=== Records for this task ===

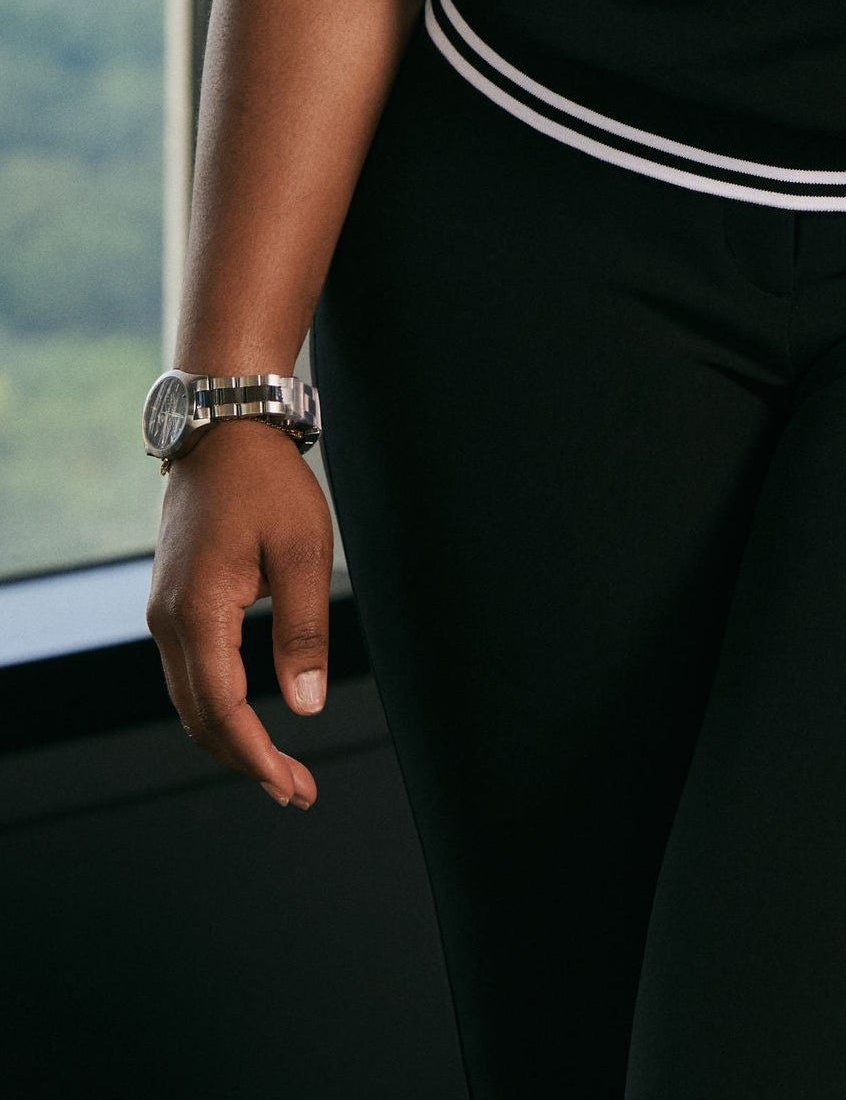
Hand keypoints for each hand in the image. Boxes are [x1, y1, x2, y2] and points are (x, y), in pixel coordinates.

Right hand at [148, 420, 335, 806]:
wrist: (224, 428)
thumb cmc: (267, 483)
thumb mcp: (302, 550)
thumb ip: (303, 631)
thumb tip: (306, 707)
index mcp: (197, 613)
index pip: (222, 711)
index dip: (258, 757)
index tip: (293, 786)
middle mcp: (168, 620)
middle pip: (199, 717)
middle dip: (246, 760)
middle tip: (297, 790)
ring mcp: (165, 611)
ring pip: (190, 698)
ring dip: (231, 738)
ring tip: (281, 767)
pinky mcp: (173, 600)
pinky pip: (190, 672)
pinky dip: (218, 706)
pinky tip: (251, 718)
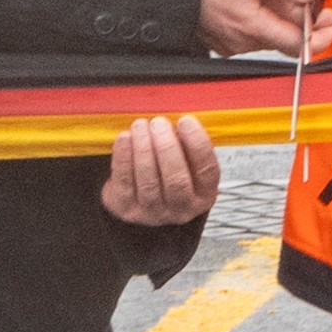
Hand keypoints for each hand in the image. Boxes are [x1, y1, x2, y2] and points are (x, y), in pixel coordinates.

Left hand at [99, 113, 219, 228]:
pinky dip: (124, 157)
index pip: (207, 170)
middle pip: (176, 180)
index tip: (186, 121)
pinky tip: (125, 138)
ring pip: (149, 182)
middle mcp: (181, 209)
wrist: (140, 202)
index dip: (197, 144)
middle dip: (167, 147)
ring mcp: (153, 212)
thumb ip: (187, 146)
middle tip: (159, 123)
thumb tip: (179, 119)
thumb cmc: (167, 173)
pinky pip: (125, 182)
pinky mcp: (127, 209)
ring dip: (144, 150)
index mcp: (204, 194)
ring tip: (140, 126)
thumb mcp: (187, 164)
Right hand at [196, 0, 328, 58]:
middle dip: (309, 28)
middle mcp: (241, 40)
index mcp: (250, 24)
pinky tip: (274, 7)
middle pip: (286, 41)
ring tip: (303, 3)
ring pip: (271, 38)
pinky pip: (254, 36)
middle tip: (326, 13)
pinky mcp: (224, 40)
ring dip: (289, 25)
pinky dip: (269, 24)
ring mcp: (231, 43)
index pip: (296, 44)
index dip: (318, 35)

===

* **Task prompt**
Within the entries above, give again exactly the lines starting at the one that contains "thumb ip: (303, 631)" and ending at the one that contains "thumb ip: (187, 146)", leaving out the pictures.

* **Response to this task**
thumb ip: (303, 631)
thumb tip: (306, 707)
index mcp: (197, 613)
index pip: (222, 711)
index dip: (258, 757)
index tip: (293, 786)
middle mcp: (168, 620)
middle pip: (199, 717)
middle dip: (246, 760)
middle tip: (297, 790)
ring mcp: (165, 611)
ring pip: (190, 698)
ring dip: (231, 738)
ring tip: (281, 767)
pinky mcp: (173, 600)
pinky pip: (190, 672)
pinky dip: (218, 706)
pinky tip: (251, 718)
Hand keypoints for each hand in the image. Boxes are [x1, y1, x2, y2] and points are (x, y), in pixel coordinates.

Left hand at [99, 113, 219, 228]:
pinky dip: (124, 157)
index pip: (207, 170)
middle pip: (176, 180)
index tip: (186, 121)
pinky tip: (125, 138)
ring pip: (149, 182)
middle mcp: (181, 209)
wrist: (140, 202)
index dip: (197, 144)
middle dip: (167, 147)
ring mcp: (153, 212)
thumb ip: (187, 146)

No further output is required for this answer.